Malta has been an area of interest, for its strategic location in the Mediterranean Sea, since classical times. The island allowed for great international trade and a militarily strategic location, the island was wonderful for navies to stop and rest and it was a great base for military assaults from the air and the sea. The island’s longest ruler was the Knights of St. John, who controlled the island for 250 years. The Knights lost their control of the island after an invasion by French forces led by Napoleon. Napoleon’s fleet was en route to invade Egypt and beyond, but needed a place to rest beforehand. Malta refused Napoleon’s request to harbour at its islands, but he was not going to let his invasion fail at the fault of the small island-state so he invaded and seized control of the island. While Malta might have been taken through force, the French did not treat them wrongly. France established many reforms that reflected that of the French Revolution, such as ending the remaining feudalistic policies, building and founding many schools, and abolishing slavery. Despite this, the people of Malta saw those policies as excessive for the locals were “largely dominated by [and loyal to] two institutions: the aristocracy and the Church.” The Maltese people revolted against the French in response to the policies enacted by France in the occupation of 1799. The French had also been plundering art and national treasures belonging to Malta and taking them back to France, such as the sword belonging to Grandmaster Jean Parisot de la Vallette. During this time, the French had been at war with the British, hence why Napoleon was headed for British-owned Egypt. So when the Maltese resistance attempted to retake their capital of Valletta and failed, they turned to Britain for help. Britain accepted Malta’s plea for help since France was Britain’s nemesis. With famous Admiral Lord Nelson, British forces blockaded the island and took it in 1800. Britain incorporated Malta into their empire, and in 1869, Malta would become famous for its use as a halfway stop between British Gibraltar and the newly opened Suez Canal. The island would then be built up as a fortress and made into the home the British Mediterranean fleet.

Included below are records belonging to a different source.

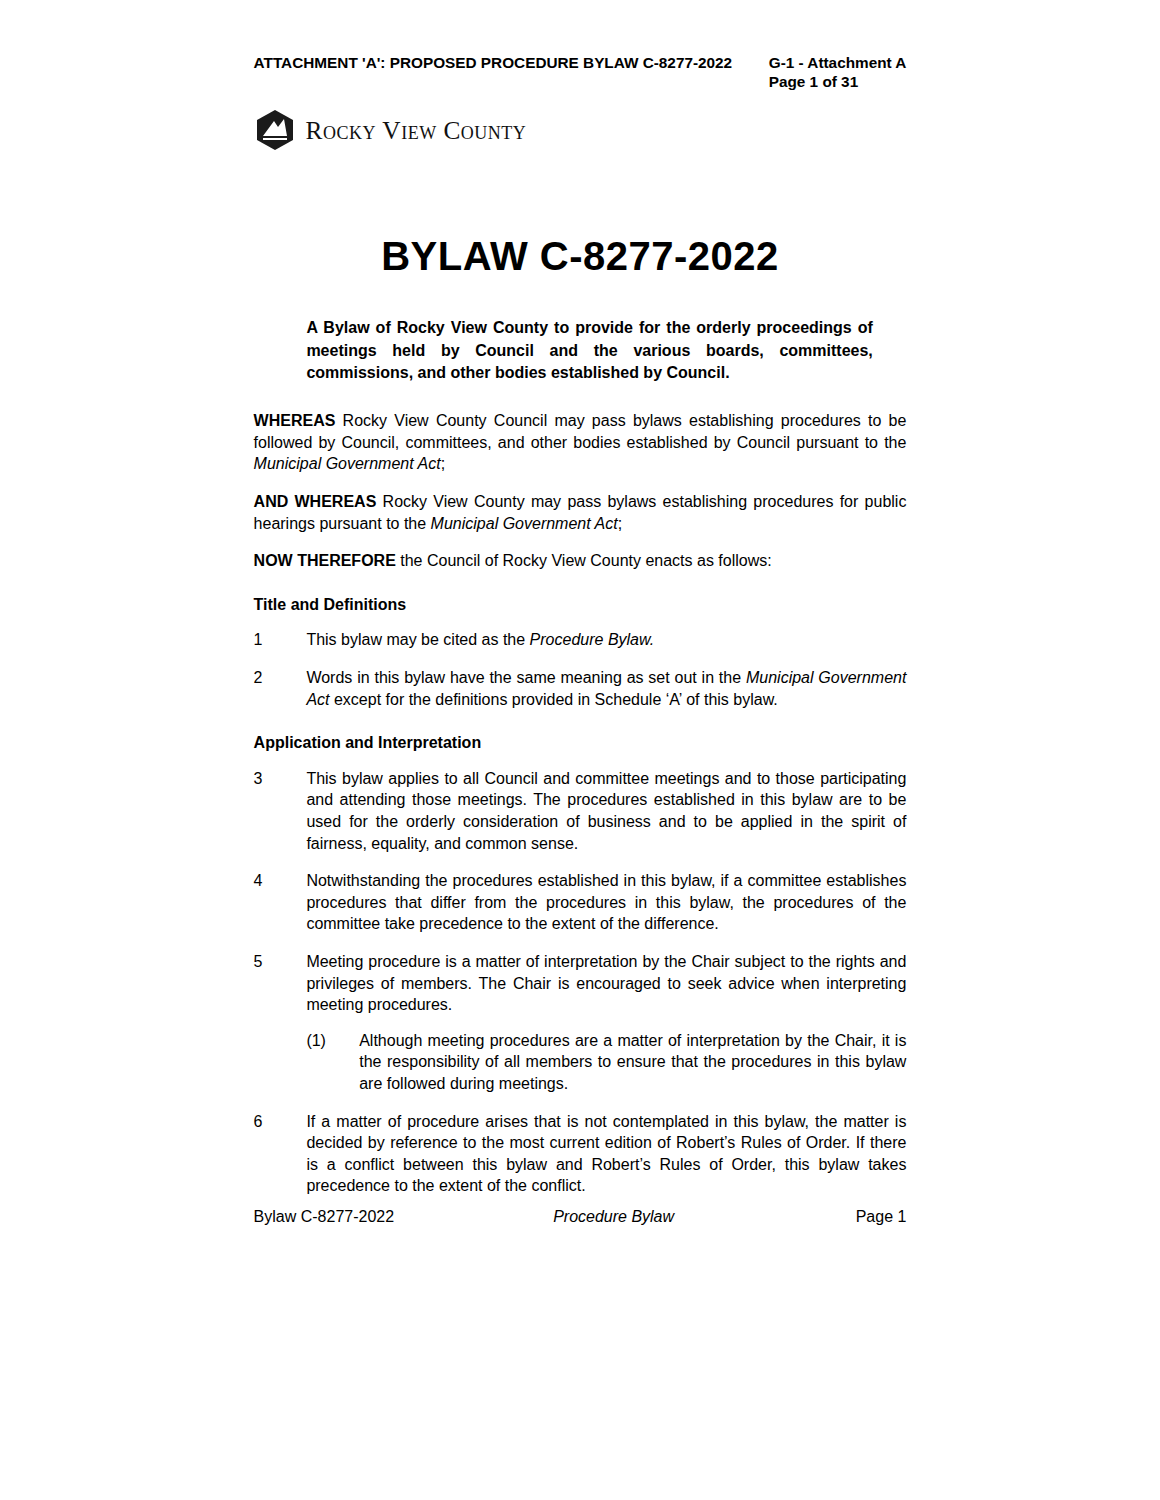ATTACHMENT 'A': PROPOSED PROCEDURE BYLAW C-8277-2022
G-1 - Attachment A
Page 1 of 31
Rocky View County
BYLAW C-8277-2022
A Bylaw of Rocky View County to provide for the orderly proceedings of meetings held by Council and the various boards, committees, commissions, and other bodies established by Council.
WHEREAS Rocky View County Council may pass bylaws establishing procedures to be followed by Council, committees, and other bodies established by Council pursuant to the Municipal Government Act;
AND WHEREAS Rocky View County may pass bylaws establishing procedures for public hearings pursuant to the Municipal Government Act;
NOW THEREFORE the Council of Rocky View County enacts as follows:
Title and Definitions
1 This bylaw may be cited as the Procedure Bylaw.
2 Words in this bylaw have the same meaning as set out in the Municipal Government Act except for the definitions provided in Schedule ‘A’ of this bylaw.
Application and Interpretation
3 This bylaw applies to all Council and committee meetings and to those participating and attending those meetings. The procedures established in this bylaw are to be used for the orderly consideration of business and to be applied in the spirit of fairness, equality, and common sense.
4 Notwithstanding the procedures established in this bylaw, if a committee establishes procedures that differ from the procedures in this bylaw, the procedures of the committee take precedence to the extent of the difference.
5 Meeting procedure is a matter of interpretation by the Chair subject to the rights and privileges of members. The Chair is encouraged to seek advice when interpreting meeting procedures.
(1) Although meeting procedures are a matter of interpretation by the Chair, it is the responsibility of all members to ensure that the procedures in this bylaw are followed during meetings.
6 If a matter of procedure arises that is not contemplated in this bylaw, the matter is decided by reference to the most current edition of Robert’s Rules of Order. If there is a conflict between this bylaw and Robert’s Rules of Order, this bylaw takes precedence to the extent of the conflict.
Bylaw C-8277-2022
Procedure Bylaw
Page 1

A century later would have the Second World War occur. Being the home of the British fleet in the Mediterranean, the Axis powers would try repeatedly to either destroy or control the island. This devastated Malta, but the island never gave in. Their stern resistance against the Nazis and Fascist Italians was rewarded by the British, who both gave the people of Malta the George Cross and promised to give the Maltese people independence. A small amount of local rule was given in 1947, though it wasn’t until 21 September 1964 that full independence came. Malta became a republic a decade later and British forces finally left the country after the defence treaty expired on 31 March 1979, which is celebrated as “Freedom Day”.